Using R Server, I want to simply read raw text (like readLines in base) from an Azure Data Lake. I can connect and get data like so:
library(RevoScaleR)
rxSetComputeContext("local")
oAuth <- rxOAuthParameters(params)
hdFS <- RxHdfsFileSystem(params)
file1 <- RxTextData("/path/to/file.txt", fileSystem = hdFS)
RxTextData
doesn't actually go and get the data once that line is executed, it works as more of a symbolic link. When you run something like:
rxSummary(~. , data=file1)
Then the data is retrieved from the data lake. However, it is always read in and treated as a delimited file. I want to either:
readLines
equivalent to get the data from but read it in 'raw' so that I can do my own data quality checks.Does this functionality exist yet? If so, how is this done?
EDIT: I have also tried:
returnDataFrame = FALSE
inside RxTextData
. This returns a list. But as I've stated, the data isn't read in immediately from the data lake until I run something like rxSummary
, which then attempts to read it as a regular file.

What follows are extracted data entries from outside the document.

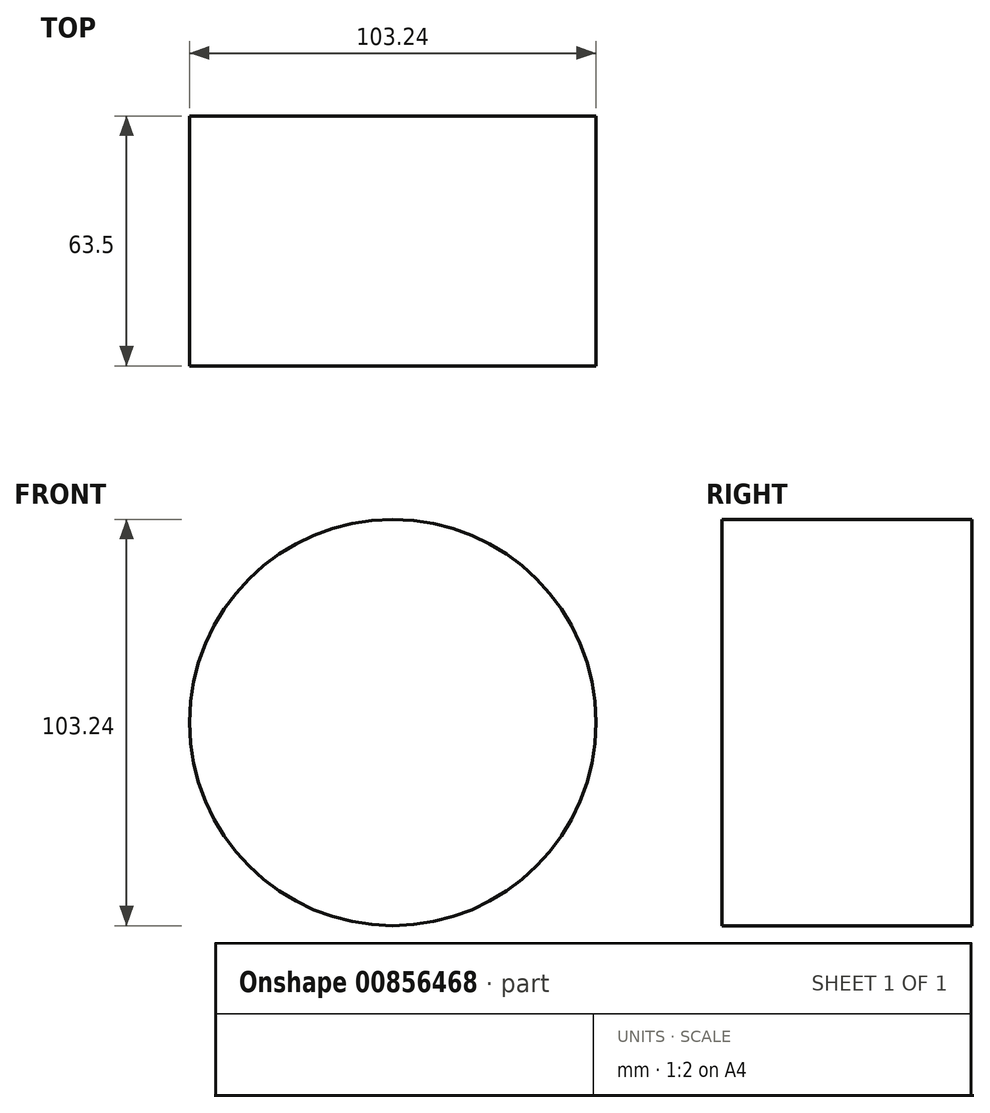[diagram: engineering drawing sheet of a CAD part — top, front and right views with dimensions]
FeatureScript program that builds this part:
annotation { "Feature Type Name" : "Feature", "Feature Type Description" : "" }
export const myFeature = defineFeature(function(context is Context, id is Id, definition is map)
    precondition{}
    {
        {
            var Q0;
            Q0=qCreatedBy(makeId("Front.planeOp"),FACE);
            var sketch = newSketch(context, id + "F0", { "sketchPlane" : qUnion([Q0])});
            skCircle(sketch, "E0", {"center": v(0, 0) * mm, "radius": 51.62 * mm});
            skSolve(sketch);
        }
        {
            var Q0;
            Q0 = qSketchRegion(id + "F0", true);
            extrude(context, id + "F1", {"entities" : qUnion([Q0]), "depth" : 63.5 * mm, "offsetDistance" : 25.4 * mm});
        }
    });
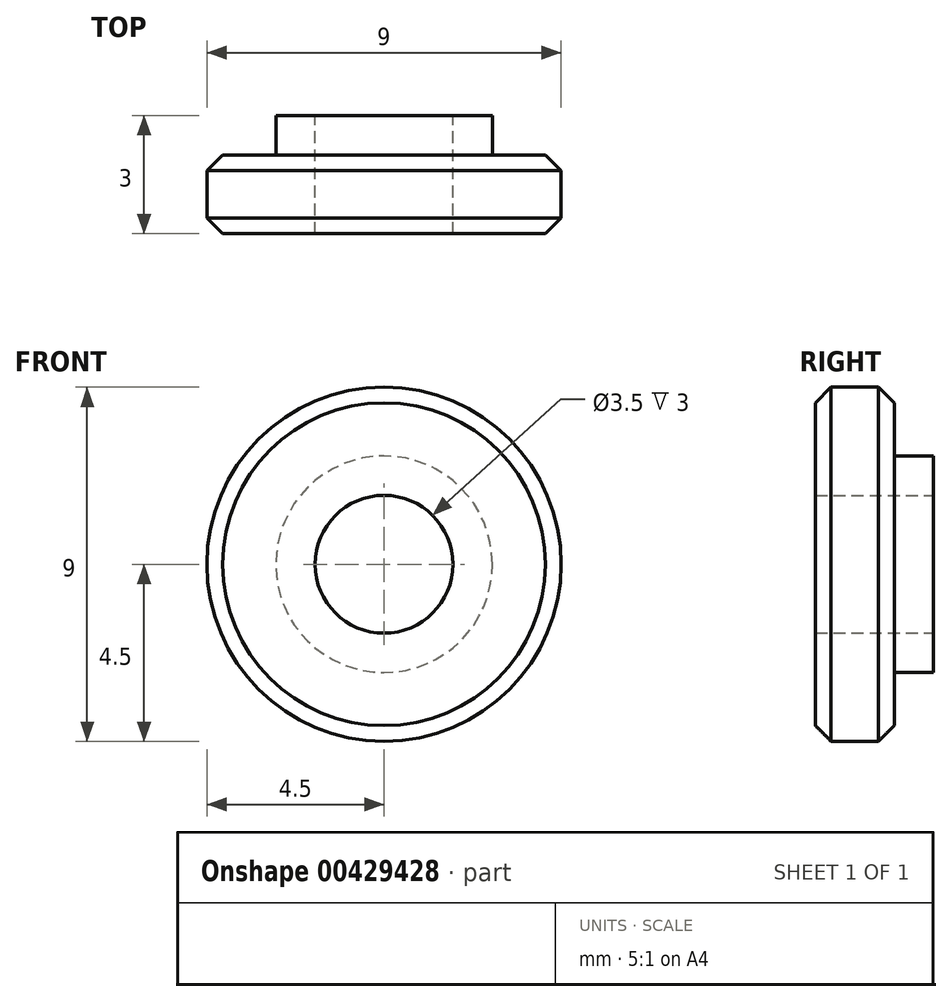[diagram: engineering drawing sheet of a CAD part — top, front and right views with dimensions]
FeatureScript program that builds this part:
annotation { "Feature Type Name" : "Feature", "Feature Type Description" : "" }
export const myFeature = defineFeature(function(context is Context, id is Id, definition is map)
    precondition{}
    {
        {
            var Q0;
            Q0=qCreatedBy(makeId("Front.planeOp"),FACE);
            var sketch = newSketch(context, id + "F0", { "sketchPlane" : qUnion([Q0])});
            skCircle(sketch, "E0", {"center": v(0, 0) * mm, "radius": 2.75 * mm});
            skCircle(sketch, "E1", {"center": v(0, 0) * mm, "radius": 1.75 * mm});
            skSolve(sketch);
        }
        {
            var Q0;
            Q0=makeQuery(id+"F0.imprint","IMPRINT",FACE,{"disambiguationData":[TD([[makeQuery(id+"F0.imprint","IMPRINT",EDGE,{"derivedFrom":sQuery(id+"F0.wireOp",EDGE,"E0")}),1.0]])]});
            extrude(context, id + "F1", {"entities" : qUnion([Q0]), "depth" : 1 * mm});
        }
        {
            var Q0;
            Q0=makeQuery(id+"F1.opExtrude","CAP_FACE",FACE,{"disambiguationData":[OSD([sQuery(id+"F0.wireOp",EDGE,"E0"),sQuery(id+"F0.wireOp",EDGE,"E1")])],"isStart":false});
            var sketch = newSketch(context, id + "F2", { "sketchPlane" : qUnion([Q0])});
            skCircle(sketch, "E2", {"center": v(0, 0) * mm, "radius": 1.75 * mm});
            skCircle(sketch, "E3", {"center": v(0, 0) * mm, "radius": 4.5 * mm});
            skSolve(sketch);
        }
        {
            var Q0;
            Q0=makeQuery(id+"F2.imprint","IMPRINT",FACE,{"disambiguationData":[TD([[makeQuery(id+"F2.imprint","IMPRINT",EDGE,{"derivedFrom":sQuery(id+"F2.wireOp",EDGE,"E2")}),-1.0]])]});
            var Q1;
            Q1=makeQuery(id+"F2.imprint","IMPRINT",FACE,{"disambiguationData":[TD([[makeQuery(id+"F2.imprint","IMPRINT",EDGE,{"derivedFrom":sQuery(id+"F2.wireOp",EDGE,"E3")}),1.0]])]});
            extrude(context, id + "F3", {"entities" : qUnion([Q0, Q1]), "operationType" : NewBodyOperationType.ADD, "depth" : 2 * mm});
        }
        {
            var Q0;
            Q0=makeQuery(id+"F3.opExtrude","CAP_EDGE",EDGE,{"disambiguationData":[OSD([sQuery(id+"F2.wireOp",EDGE,"E3")])],"isStart":false});
            var Q1;
            Q1=makeQuery(id+"F3.opExtrude","CAP_EDGE",EDGE,{"disambiguationData":[OSD([sQuery(id+"F2.wireOp",EDGE,"E3")])],"isStart":true});
            chamfer(context, id + "F4", {"entities" : qUnion([Q0, Q1]), "width" : 0.4 * mm, "tangentPropagation" : true});
        }
    });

Context: I have a "bad" CSV file containing line feeds inside double quotes. This causes RxTextData to break. However, my script detects these occurrences and fixes them accordingly. Therefore, I don't want RevoScaleR to read in the data and try and interpret the delimiters.
I found a method of doing this by calling the Azure Data Lake Store REST API (adapted from a demo from Hadley Wickham's httr
package on GitHub):
library(httpuv)
library(httr)
# 1. Insert the app name ----
app_name <- 'Any name'
# 2. Insert the client Id ----
client_id <- 'clientId'
# 3. API resource URI ----
resource_uri <- 'https://management.core.windows.net/'
# 4. Obtain OAuth2 endpoint settings for azure. ----
azure_endpoint <- oauth_endpoint(
authorize = "https://login.windows.net/<tenandId>/oauth2/authorize",
access = "https://login.windows.net/<tenandId>/oauth2/token"
)
# 5. Create the app instance ----
myapp <- oauth_app(
appname = app_name,
key = client_id,
secret = NULL
)
# 6. Get the token ----
mytoken <- oauth2.0_token(
azure_endpoint,
myapp,
user_params = list(resource = resource_uri),
use_oob = FALSE,
as_header = TRUE,
cache = FALSE
)
# 7. Get the file. --------------------------------------------------------
test <- content(GET(
url = "https://accountName.azuredatalakestore.net/webhdfs/v1/<PATH>?op=OPEN",
add_headers(
Authorization = paste("Bearer", mytoken$credentials$access_token),
`Content-Type` = "application/json"
)
)) ## Returns as a binary body.
df <- fread(readBin(test, "character")) ## use readBin to convert to text.